Return only the lines below starting at the line containing "list [32, 74, 1124, 567]" and ending at the line containing "text_box [0, 171, 976, 313]", both included, exactly as they are and with no pictures.

§ **Records for processing**:

----

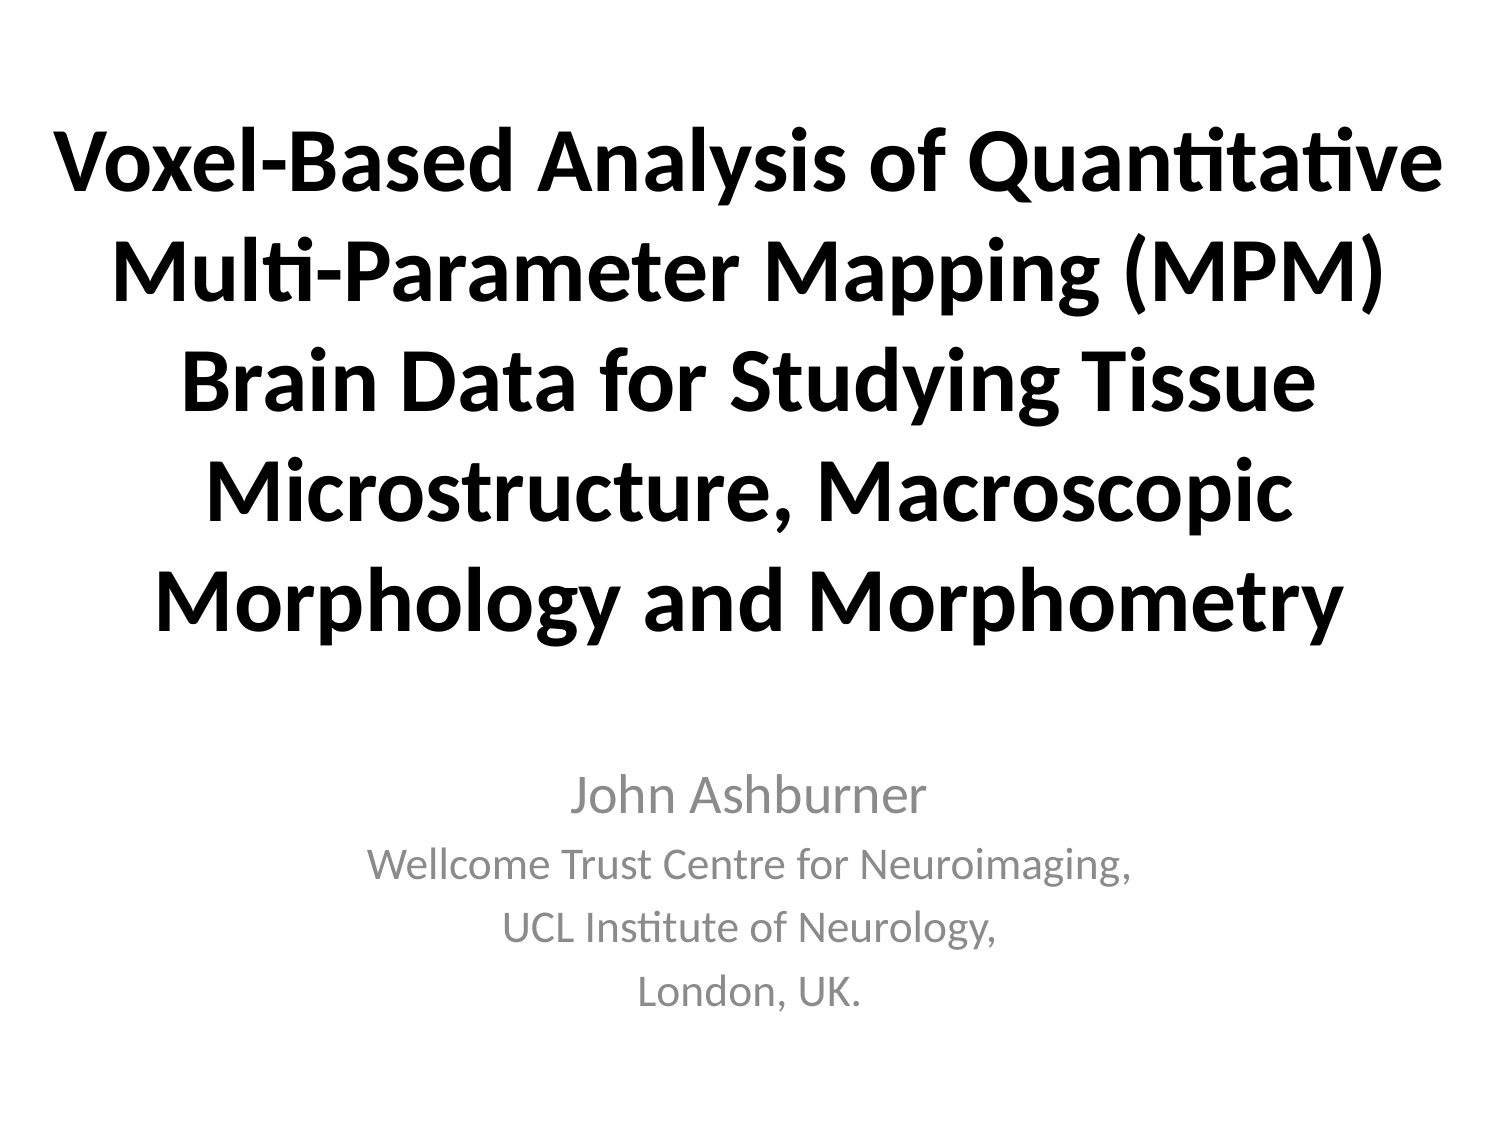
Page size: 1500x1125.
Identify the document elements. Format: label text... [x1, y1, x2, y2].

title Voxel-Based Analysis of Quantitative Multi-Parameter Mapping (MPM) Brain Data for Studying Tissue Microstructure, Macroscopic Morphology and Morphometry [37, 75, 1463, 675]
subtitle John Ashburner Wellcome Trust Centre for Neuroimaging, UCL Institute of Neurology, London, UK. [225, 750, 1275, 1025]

----

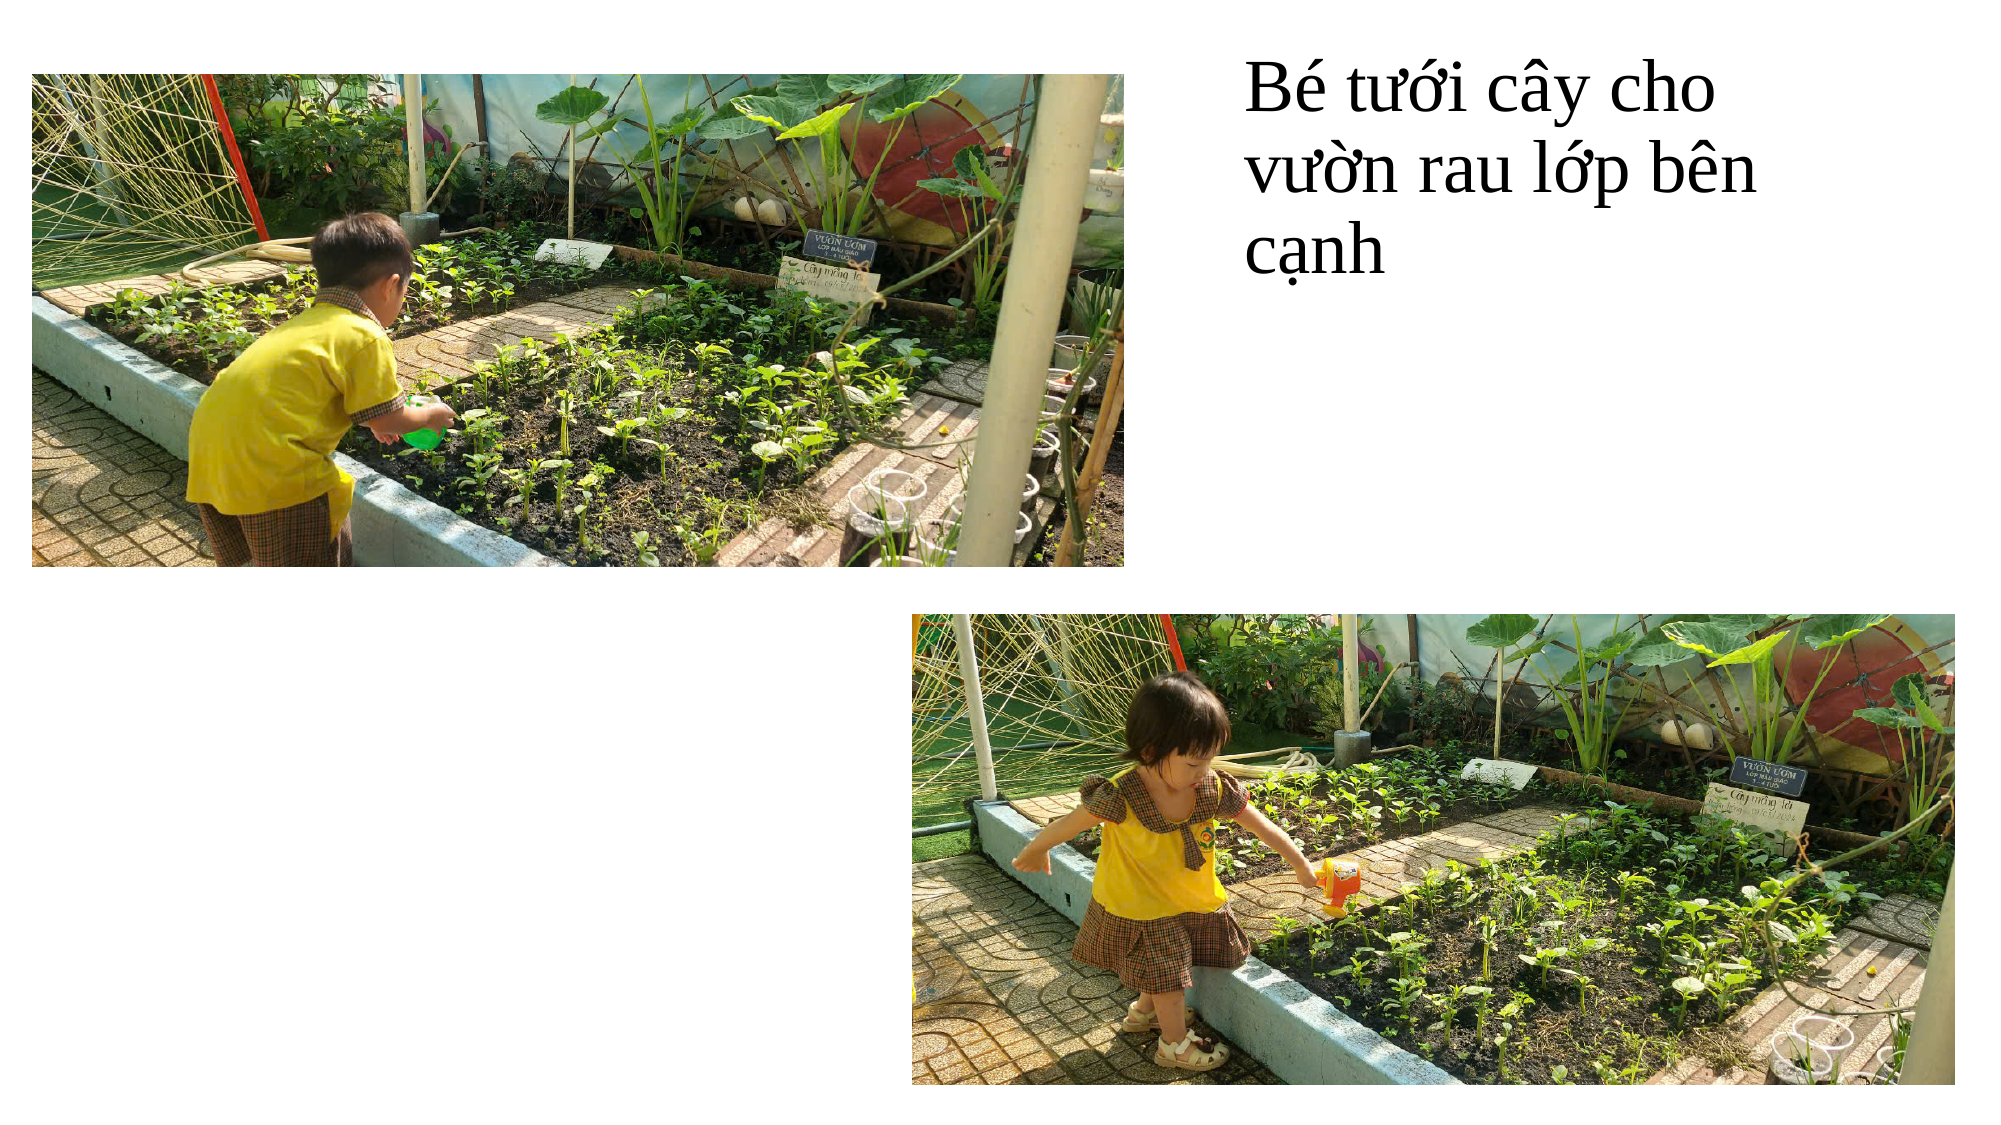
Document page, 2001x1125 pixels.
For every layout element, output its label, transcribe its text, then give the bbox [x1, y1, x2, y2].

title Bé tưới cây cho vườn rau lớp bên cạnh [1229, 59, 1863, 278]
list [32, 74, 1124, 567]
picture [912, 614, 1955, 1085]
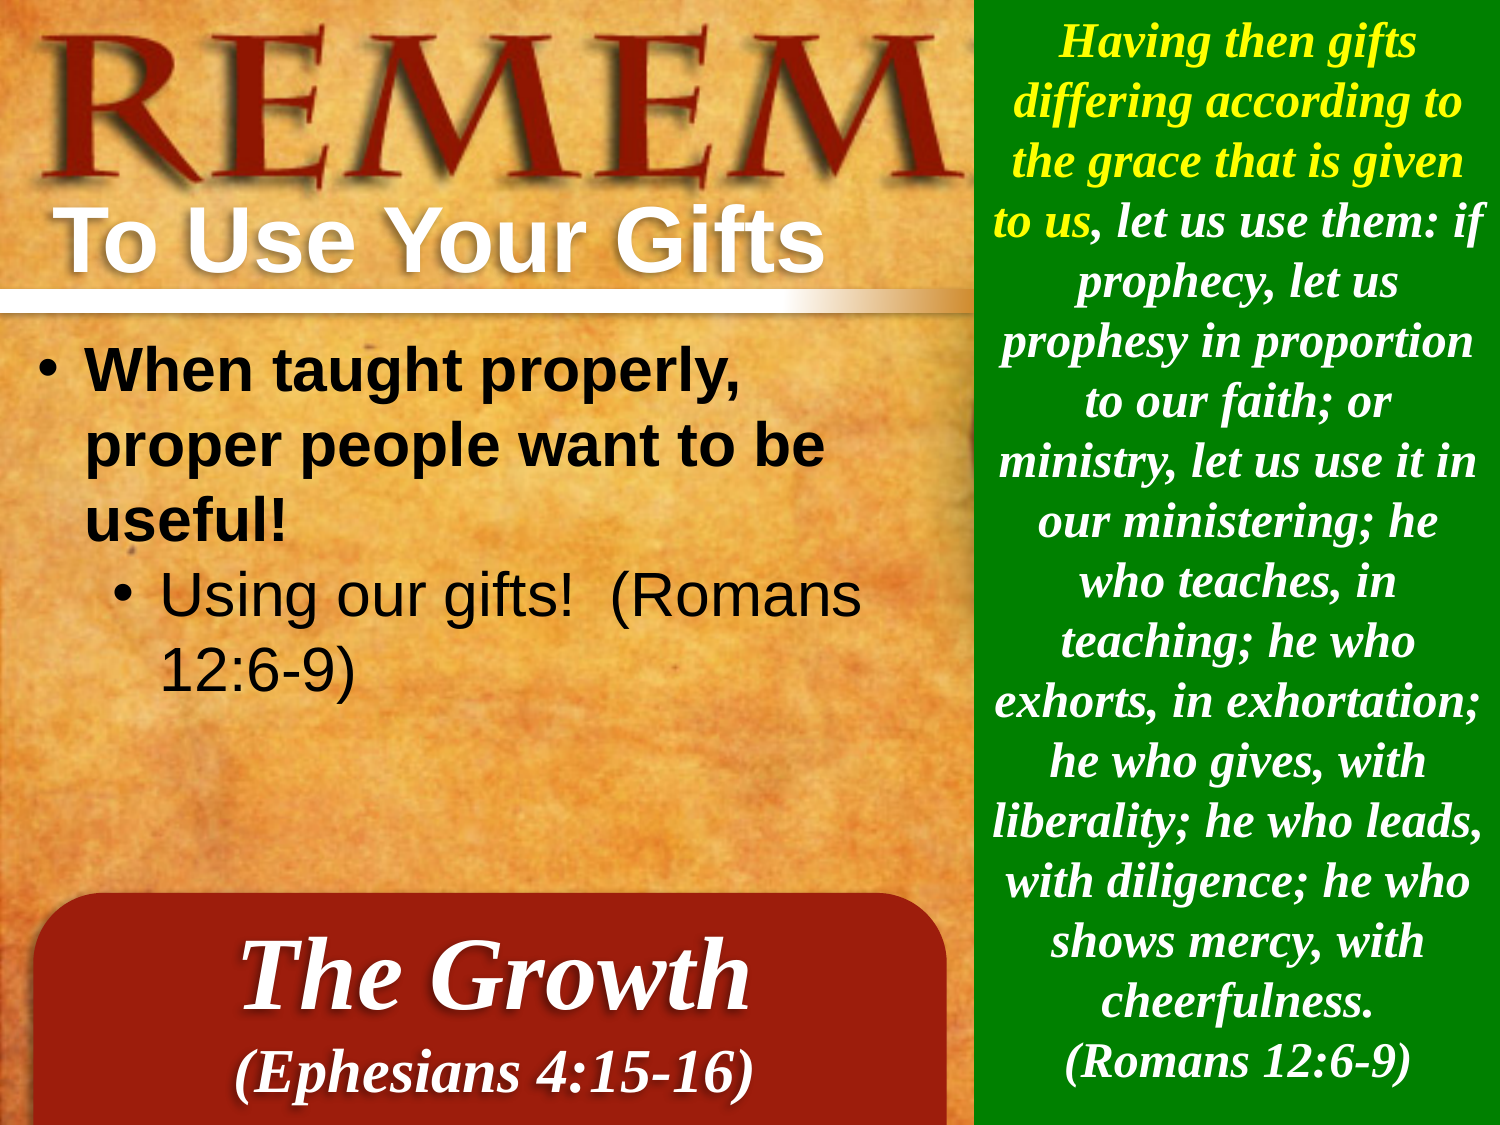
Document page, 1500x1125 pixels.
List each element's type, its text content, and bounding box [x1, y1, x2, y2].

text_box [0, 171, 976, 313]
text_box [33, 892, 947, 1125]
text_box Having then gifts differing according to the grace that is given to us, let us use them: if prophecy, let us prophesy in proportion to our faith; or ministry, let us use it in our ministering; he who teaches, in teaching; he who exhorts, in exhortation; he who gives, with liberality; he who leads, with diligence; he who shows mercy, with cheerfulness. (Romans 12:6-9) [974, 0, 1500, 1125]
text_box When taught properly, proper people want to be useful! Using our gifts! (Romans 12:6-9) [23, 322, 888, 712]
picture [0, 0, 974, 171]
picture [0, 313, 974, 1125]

----

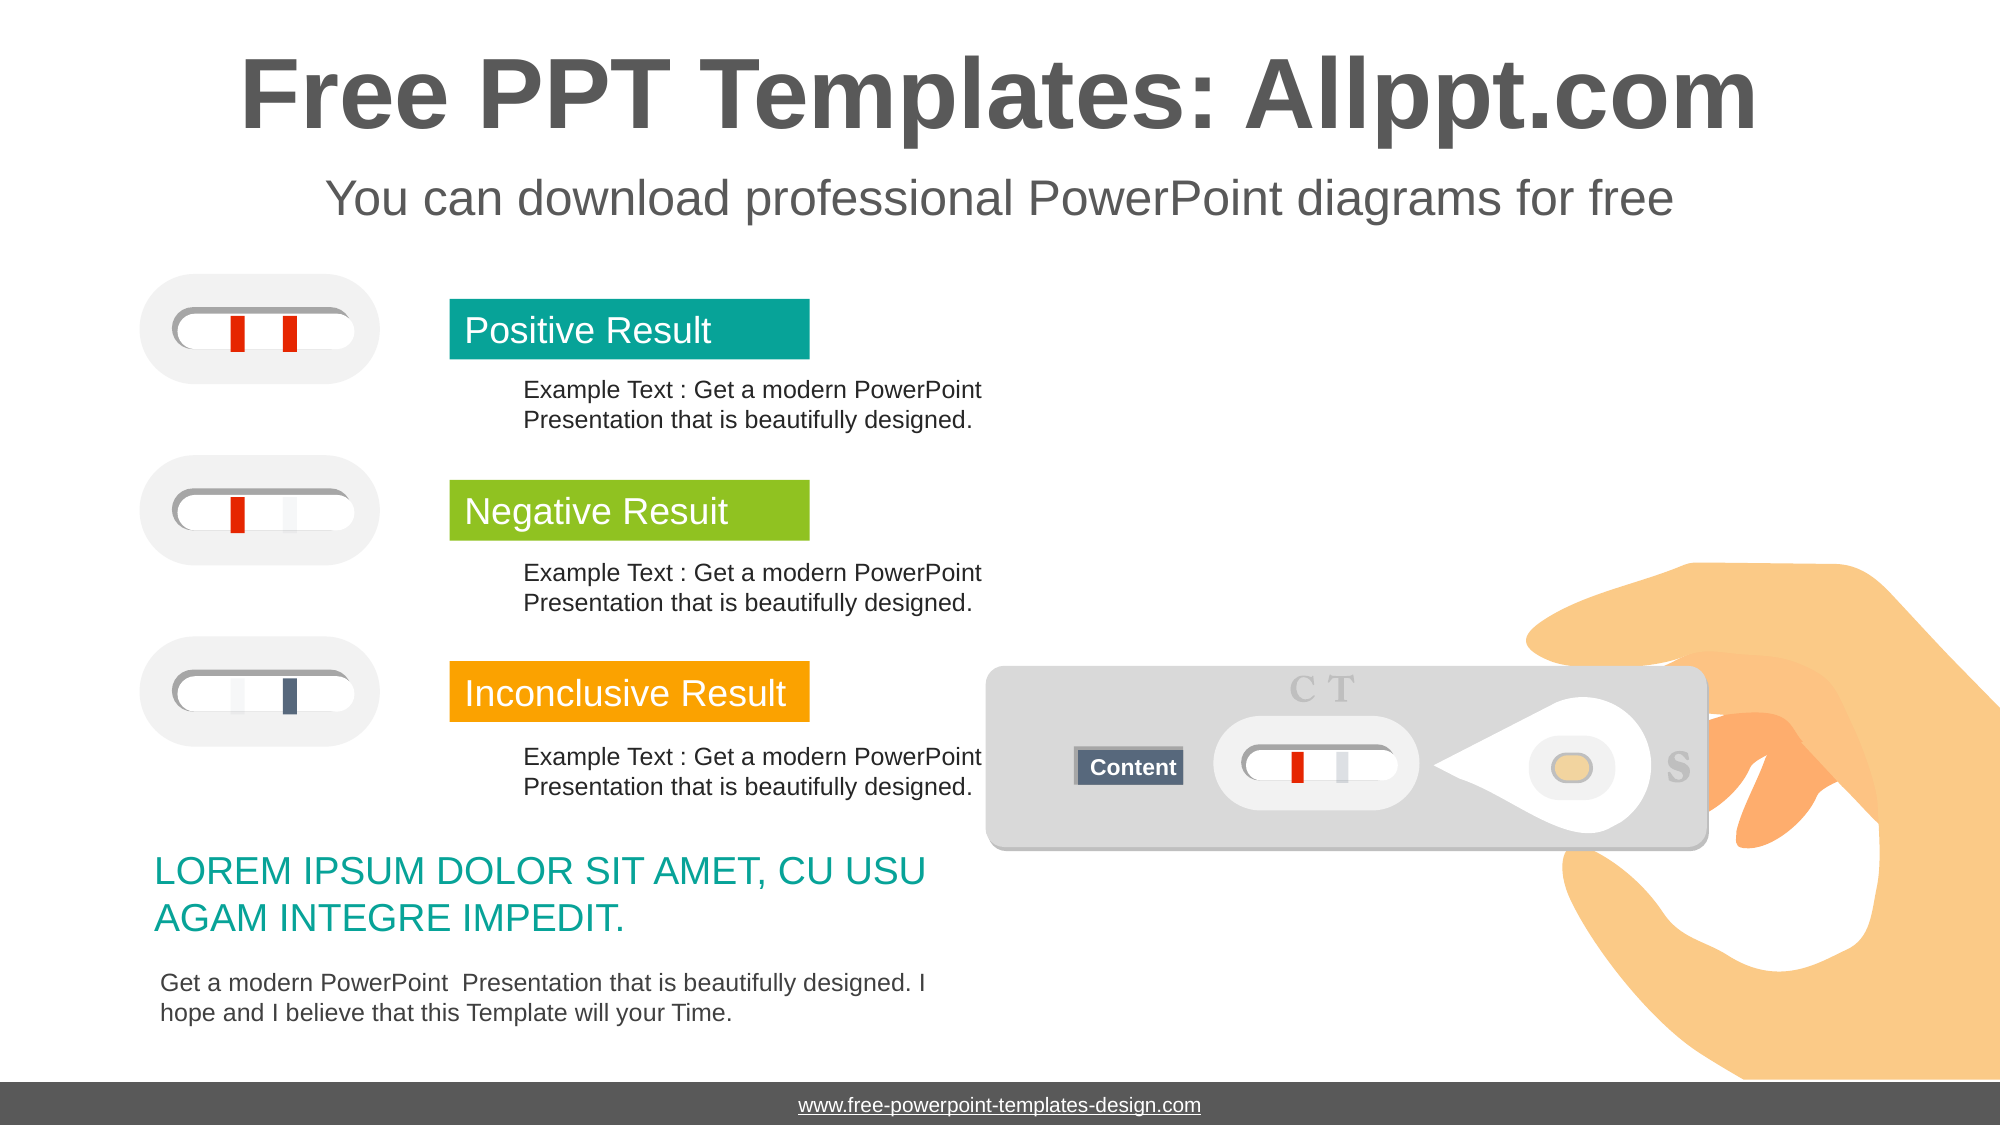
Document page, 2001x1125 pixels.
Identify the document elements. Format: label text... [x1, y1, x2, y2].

----

§ **Output of the exercise**:
list [32, 74, 1124, 567]
picture [912, 614, 1955, 1085]
Document page, 1500x1125 pixels.
List each element's type, its text content, and bounding box [x1, y1, x2, y2].

text_box [0, 171, 976, 313]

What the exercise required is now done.